═══ Extracted data ═══

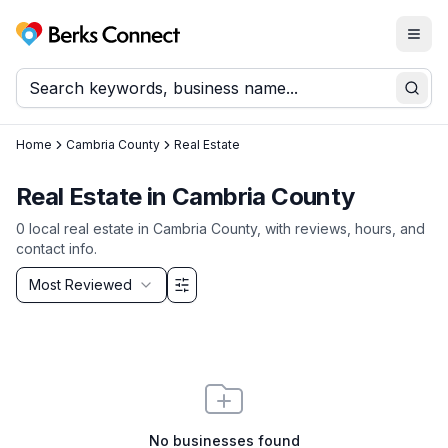
Togg
Berks Connect
Sear
Home
Cambria County
Real Estate
Real Estate
in
Cambria County
0
local
real estate
in
Cambria County
, with reviews, hours, and
contact info.
Sort by
Most Reviewed
Filter & Sort Options
No businesses found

═══

Each entry should be copied exactly as written, though any pictures stay out.

**Exercise result:**
Togg
Berks Connect
Sear
Home
Cambria County
Real Estate
Real Estate
in
Cambria County
0
local
real estate
in
Cambria County
, with reviews, hours, and
contact info.
Sort by
Most Reviewed
Filter & Sort Options
No businesses found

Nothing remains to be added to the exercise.